## Description of the task:
Would you please repeat exactly the entries below, starting at the line with "EMAIL_OPENED | &quot;EMAIL_OPENED&quot;" and ending at the line with "Code-server is VS", and nothing outside that range? Leave out the pictures.

## Entries supplied:

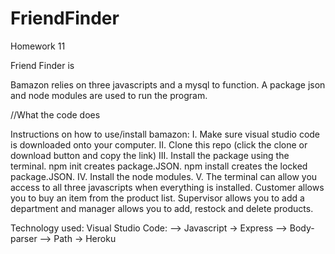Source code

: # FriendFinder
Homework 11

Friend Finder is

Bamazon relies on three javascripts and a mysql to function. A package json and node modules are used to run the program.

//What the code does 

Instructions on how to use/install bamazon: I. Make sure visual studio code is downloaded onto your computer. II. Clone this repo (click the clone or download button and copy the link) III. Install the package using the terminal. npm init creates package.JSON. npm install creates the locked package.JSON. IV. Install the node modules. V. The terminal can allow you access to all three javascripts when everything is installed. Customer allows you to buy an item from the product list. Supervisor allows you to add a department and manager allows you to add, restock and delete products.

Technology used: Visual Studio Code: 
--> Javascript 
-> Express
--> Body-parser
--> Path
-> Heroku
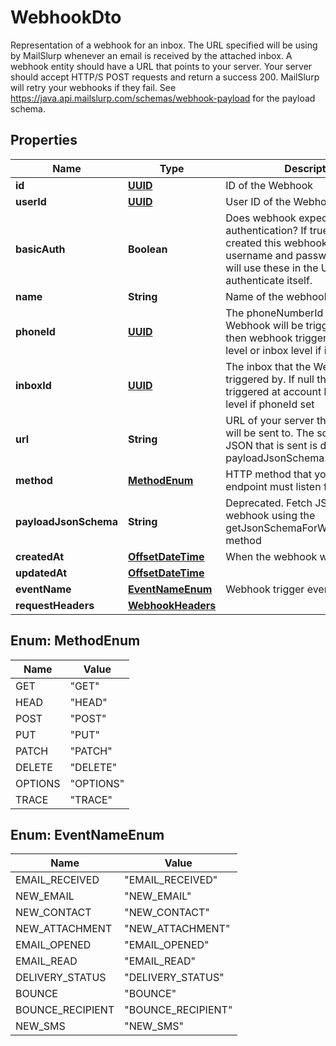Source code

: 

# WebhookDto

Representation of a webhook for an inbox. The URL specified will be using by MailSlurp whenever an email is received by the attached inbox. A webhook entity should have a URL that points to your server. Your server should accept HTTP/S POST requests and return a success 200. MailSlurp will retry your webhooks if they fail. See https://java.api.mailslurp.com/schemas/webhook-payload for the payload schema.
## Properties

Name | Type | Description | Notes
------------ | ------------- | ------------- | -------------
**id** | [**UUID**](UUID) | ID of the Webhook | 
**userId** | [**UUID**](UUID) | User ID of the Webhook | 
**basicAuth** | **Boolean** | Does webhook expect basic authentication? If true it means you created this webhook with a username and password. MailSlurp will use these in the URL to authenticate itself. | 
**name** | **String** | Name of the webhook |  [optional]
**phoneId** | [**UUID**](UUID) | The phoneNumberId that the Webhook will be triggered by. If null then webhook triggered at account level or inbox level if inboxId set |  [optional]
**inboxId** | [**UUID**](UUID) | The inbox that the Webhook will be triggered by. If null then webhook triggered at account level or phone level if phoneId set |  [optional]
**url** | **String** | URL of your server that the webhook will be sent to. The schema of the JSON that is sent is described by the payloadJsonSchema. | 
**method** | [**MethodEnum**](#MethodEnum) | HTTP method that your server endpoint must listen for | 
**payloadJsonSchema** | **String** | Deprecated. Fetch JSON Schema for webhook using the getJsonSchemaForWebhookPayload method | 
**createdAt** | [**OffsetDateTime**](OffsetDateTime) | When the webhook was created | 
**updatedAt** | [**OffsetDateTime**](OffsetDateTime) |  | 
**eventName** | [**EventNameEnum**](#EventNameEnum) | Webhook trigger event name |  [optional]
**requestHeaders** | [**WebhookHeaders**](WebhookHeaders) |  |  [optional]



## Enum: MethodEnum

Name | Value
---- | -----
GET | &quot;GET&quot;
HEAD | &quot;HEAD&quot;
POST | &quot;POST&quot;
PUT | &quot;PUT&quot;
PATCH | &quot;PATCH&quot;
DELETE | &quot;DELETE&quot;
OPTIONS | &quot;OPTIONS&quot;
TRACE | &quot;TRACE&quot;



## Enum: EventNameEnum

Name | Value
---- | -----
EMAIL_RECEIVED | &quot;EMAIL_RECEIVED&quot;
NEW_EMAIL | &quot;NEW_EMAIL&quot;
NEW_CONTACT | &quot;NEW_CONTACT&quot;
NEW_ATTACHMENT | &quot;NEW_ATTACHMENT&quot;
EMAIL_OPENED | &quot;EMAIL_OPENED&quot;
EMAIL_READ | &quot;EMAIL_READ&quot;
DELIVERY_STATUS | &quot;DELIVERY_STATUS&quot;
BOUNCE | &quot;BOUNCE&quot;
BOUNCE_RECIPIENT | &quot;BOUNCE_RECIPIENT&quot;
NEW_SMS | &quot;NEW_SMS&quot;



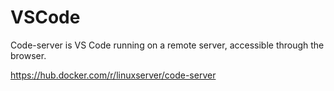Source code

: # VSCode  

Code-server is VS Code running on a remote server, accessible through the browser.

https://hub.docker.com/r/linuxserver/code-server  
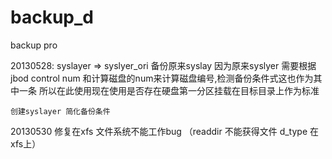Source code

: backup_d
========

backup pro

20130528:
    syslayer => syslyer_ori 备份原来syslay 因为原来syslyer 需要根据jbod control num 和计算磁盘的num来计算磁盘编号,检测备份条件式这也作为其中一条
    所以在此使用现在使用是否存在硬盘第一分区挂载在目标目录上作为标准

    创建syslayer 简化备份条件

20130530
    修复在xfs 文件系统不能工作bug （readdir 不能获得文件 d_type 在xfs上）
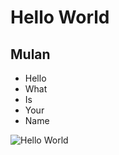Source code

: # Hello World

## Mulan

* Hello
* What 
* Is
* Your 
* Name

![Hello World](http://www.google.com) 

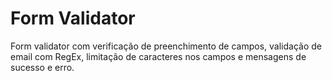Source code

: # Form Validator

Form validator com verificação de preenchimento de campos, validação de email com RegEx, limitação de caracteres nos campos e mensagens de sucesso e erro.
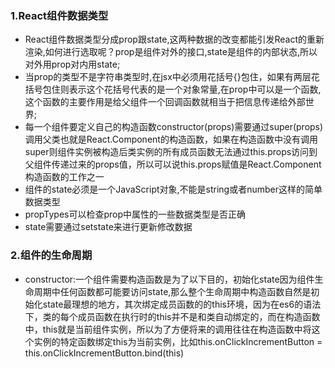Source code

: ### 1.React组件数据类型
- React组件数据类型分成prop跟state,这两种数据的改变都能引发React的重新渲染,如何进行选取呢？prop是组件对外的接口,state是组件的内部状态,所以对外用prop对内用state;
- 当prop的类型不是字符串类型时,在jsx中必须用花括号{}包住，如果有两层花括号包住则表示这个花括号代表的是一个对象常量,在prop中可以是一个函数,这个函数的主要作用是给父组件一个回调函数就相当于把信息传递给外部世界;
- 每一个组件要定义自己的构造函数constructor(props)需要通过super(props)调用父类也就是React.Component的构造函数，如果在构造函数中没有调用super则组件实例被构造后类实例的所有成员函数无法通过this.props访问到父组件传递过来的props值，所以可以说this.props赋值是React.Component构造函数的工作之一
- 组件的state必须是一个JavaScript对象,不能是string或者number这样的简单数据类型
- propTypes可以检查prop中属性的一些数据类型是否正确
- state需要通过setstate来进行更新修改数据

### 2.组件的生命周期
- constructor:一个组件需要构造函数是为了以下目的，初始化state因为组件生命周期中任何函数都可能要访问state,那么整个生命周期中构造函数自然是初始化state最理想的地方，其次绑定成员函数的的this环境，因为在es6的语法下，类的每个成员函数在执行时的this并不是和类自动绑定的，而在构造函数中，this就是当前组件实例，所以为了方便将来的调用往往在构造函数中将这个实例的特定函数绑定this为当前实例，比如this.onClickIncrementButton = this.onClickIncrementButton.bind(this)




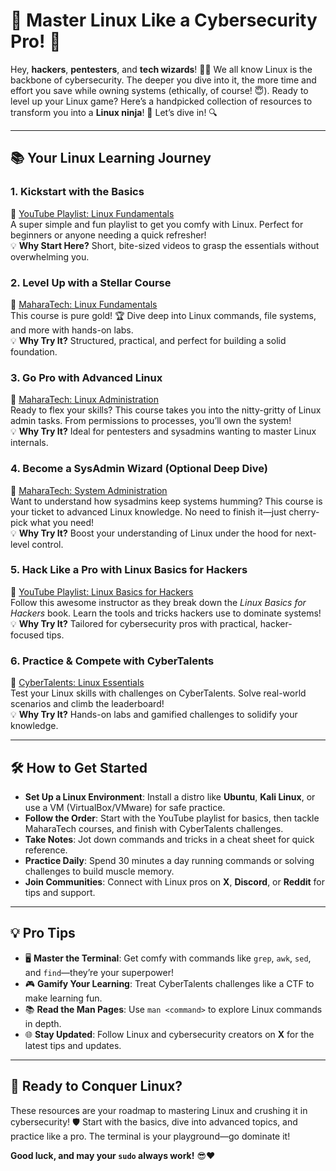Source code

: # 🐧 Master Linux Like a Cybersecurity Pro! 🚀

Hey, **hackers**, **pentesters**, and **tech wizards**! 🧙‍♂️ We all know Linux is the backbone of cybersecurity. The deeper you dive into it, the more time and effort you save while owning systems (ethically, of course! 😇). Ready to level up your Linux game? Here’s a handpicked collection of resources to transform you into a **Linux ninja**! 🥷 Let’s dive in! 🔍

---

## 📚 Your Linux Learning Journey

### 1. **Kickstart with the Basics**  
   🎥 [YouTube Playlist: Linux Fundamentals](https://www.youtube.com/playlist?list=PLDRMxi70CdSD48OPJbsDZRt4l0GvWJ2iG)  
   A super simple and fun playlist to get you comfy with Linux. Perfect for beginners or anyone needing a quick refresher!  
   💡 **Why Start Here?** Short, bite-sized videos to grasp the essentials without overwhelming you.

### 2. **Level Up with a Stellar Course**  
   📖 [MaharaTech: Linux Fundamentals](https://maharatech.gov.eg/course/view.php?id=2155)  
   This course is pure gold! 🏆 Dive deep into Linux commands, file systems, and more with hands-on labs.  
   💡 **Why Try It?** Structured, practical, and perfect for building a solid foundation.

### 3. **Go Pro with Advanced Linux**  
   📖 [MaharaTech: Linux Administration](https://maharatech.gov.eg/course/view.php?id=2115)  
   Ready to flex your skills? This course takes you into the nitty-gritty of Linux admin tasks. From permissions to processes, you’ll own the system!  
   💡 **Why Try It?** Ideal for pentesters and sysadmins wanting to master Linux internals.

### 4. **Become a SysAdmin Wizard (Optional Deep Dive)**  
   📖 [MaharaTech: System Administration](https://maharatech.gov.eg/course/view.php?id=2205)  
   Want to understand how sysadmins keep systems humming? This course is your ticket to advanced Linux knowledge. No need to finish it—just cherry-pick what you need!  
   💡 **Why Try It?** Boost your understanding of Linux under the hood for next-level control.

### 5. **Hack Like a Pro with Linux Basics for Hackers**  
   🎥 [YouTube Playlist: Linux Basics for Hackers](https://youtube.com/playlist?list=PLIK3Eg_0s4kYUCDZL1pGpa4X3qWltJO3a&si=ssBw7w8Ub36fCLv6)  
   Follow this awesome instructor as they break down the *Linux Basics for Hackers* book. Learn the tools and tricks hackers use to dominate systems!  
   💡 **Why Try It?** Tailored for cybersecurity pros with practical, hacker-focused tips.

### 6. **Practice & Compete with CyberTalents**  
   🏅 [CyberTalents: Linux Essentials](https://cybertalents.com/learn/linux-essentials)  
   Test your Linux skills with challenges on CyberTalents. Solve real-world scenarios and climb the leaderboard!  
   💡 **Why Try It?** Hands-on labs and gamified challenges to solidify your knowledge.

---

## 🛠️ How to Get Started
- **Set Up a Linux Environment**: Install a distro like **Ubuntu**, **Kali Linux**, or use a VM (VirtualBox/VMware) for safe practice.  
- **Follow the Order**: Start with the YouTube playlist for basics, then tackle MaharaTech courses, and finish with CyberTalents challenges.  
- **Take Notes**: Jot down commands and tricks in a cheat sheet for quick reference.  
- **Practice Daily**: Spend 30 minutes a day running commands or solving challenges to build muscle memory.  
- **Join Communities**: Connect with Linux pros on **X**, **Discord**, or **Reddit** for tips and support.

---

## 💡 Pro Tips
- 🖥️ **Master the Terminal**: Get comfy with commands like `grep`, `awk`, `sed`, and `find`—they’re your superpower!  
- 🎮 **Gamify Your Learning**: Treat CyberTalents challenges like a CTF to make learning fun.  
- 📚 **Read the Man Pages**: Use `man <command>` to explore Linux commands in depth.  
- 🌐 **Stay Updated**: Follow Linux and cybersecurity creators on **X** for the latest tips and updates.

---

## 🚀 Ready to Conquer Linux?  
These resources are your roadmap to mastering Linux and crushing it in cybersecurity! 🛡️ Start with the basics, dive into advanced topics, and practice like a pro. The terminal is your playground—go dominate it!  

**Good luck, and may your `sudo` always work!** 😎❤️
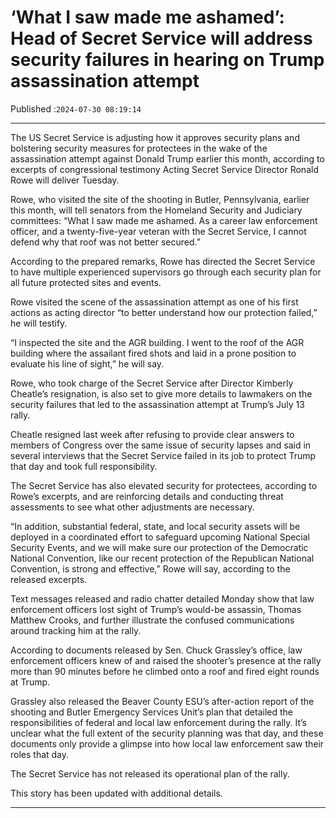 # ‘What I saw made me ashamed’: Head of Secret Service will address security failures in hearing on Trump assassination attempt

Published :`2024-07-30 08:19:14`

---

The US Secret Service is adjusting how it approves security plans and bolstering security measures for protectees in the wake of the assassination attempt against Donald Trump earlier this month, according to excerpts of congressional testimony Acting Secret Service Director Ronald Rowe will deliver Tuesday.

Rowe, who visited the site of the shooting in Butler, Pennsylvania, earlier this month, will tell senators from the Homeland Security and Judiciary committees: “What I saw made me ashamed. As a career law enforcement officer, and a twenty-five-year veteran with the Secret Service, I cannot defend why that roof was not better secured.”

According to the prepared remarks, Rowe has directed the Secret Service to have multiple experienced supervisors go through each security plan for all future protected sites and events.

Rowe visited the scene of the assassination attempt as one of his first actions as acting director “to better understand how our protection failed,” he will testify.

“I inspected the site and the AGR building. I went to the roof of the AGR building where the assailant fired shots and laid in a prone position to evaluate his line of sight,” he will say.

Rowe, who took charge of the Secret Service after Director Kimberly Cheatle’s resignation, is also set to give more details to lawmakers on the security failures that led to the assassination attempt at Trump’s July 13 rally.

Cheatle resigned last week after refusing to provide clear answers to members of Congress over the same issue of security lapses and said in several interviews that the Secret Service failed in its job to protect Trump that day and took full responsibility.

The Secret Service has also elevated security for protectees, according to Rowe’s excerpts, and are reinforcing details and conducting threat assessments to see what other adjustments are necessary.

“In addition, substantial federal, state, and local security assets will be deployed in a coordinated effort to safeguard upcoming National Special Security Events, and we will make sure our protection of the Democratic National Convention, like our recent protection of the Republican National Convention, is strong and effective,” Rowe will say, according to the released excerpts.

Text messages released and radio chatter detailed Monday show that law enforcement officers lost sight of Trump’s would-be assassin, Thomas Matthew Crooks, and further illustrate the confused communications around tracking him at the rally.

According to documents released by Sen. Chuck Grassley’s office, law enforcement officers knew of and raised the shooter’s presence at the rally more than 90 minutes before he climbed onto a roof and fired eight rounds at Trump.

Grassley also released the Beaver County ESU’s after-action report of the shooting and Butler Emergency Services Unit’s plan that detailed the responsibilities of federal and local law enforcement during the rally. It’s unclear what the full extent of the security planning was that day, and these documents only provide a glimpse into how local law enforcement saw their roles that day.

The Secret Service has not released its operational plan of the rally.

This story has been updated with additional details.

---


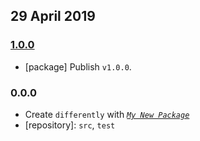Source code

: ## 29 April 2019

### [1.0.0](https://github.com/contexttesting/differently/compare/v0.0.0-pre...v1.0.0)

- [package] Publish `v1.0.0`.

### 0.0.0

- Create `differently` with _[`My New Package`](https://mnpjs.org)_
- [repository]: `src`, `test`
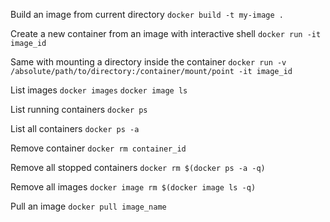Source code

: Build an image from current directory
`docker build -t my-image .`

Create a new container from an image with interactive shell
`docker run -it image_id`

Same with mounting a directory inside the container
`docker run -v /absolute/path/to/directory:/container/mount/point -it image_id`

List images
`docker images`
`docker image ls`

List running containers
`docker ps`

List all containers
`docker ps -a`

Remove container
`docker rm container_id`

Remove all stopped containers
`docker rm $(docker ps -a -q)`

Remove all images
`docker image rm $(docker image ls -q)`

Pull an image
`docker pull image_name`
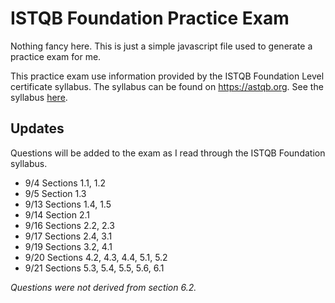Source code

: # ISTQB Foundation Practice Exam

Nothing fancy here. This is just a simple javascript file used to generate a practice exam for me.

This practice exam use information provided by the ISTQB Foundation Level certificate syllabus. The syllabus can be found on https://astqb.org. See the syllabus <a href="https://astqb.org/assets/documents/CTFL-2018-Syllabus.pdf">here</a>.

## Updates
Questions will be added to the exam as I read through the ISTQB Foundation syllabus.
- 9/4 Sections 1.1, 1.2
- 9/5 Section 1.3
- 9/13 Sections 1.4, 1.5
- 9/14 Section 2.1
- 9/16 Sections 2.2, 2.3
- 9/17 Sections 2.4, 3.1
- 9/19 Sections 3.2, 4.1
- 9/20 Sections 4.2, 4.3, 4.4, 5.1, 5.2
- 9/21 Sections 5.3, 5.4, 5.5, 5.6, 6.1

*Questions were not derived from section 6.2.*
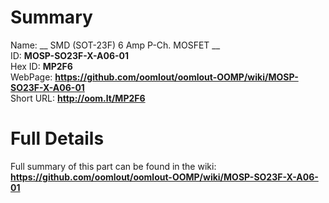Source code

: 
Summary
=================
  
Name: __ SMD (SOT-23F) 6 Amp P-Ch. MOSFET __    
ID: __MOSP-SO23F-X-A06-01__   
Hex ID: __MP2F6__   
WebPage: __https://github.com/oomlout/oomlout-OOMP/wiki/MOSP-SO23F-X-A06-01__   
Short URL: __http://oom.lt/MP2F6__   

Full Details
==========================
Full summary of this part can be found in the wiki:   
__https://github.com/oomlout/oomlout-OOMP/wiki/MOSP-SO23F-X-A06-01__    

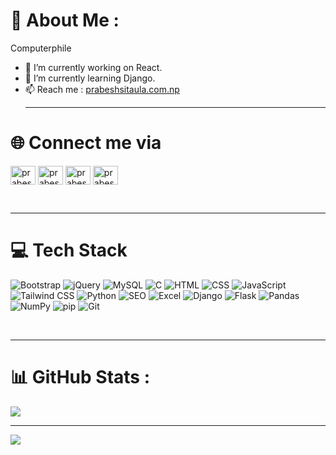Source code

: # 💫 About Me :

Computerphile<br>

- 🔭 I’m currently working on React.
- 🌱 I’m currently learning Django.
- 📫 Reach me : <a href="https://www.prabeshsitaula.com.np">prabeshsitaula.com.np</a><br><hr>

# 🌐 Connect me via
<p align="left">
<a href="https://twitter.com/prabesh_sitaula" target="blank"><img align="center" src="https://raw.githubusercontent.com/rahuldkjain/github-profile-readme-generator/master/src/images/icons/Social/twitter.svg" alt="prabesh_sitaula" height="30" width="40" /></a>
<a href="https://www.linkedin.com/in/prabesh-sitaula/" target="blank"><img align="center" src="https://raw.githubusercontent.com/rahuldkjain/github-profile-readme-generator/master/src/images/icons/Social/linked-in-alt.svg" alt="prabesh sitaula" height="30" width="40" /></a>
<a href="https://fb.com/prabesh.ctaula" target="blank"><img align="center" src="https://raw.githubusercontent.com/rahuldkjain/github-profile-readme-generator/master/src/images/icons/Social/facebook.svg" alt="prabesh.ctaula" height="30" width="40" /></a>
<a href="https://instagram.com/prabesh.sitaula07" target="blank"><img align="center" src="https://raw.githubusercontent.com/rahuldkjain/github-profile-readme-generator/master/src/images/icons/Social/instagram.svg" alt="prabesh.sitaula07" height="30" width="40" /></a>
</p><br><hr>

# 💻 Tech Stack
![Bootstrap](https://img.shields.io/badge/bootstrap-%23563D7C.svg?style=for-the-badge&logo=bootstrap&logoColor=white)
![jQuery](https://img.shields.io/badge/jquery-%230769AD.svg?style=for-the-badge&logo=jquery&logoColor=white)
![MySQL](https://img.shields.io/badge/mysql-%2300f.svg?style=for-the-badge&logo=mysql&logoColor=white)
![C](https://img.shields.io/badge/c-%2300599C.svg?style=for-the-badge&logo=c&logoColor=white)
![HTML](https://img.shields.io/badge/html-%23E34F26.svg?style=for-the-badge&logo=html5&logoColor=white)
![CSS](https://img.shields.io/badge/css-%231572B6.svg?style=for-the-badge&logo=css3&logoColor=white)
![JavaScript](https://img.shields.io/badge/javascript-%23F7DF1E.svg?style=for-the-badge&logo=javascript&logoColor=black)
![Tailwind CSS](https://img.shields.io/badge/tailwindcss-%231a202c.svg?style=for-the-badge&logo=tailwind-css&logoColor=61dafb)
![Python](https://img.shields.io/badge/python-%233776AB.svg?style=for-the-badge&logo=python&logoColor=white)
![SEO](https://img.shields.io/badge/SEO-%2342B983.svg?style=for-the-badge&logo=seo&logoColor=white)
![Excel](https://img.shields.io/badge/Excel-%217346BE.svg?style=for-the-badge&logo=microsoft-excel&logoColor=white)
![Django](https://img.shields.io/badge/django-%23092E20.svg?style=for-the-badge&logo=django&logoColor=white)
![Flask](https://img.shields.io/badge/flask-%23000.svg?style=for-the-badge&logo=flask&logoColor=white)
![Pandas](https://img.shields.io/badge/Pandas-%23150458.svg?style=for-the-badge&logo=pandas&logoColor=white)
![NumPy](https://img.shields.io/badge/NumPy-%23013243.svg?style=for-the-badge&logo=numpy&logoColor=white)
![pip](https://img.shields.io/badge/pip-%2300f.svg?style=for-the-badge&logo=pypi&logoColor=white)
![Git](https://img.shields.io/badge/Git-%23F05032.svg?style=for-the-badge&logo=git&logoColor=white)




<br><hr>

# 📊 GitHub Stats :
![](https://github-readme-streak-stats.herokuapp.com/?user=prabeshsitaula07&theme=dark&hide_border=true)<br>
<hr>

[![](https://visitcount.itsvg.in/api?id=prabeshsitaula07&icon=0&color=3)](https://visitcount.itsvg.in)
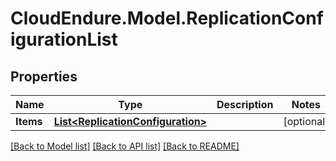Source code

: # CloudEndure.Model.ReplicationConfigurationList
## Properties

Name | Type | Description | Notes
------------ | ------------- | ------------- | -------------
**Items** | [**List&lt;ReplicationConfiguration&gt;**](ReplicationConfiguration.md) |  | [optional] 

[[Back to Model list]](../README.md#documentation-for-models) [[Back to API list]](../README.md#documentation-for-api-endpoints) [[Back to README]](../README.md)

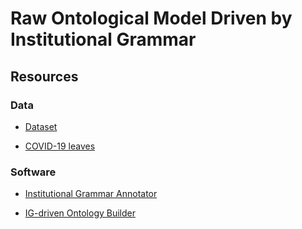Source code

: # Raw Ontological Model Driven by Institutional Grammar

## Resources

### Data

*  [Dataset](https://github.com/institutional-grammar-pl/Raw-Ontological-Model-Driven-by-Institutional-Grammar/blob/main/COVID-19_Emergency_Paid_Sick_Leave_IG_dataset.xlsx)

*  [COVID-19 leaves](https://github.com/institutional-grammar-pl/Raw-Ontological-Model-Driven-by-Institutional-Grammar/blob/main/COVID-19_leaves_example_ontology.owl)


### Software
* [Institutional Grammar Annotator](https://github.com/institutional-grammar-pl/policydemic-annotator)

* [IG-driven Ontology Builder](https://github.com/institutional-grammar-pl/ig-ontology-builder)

## Written solution:
EMAIL_OPENED | &quot;EMAIL_OPENED&quot;
EMAIL_READ | &quot;EMAIL_READ&quot;
DELIVERY_STATUS | &quot;DELIVERY_STATUS&quot;
BOUNCE | &quot;BOUNCE&quot;
BOUNCE_RECIPIENT | &quot;BOUNCE_RECIPIENT&quot;
NEW_SMS | &quot;NEW_SMS&quot;



Source code

: # VSCode  

Code-server is VS Code running on a remote server, accessible through the browser.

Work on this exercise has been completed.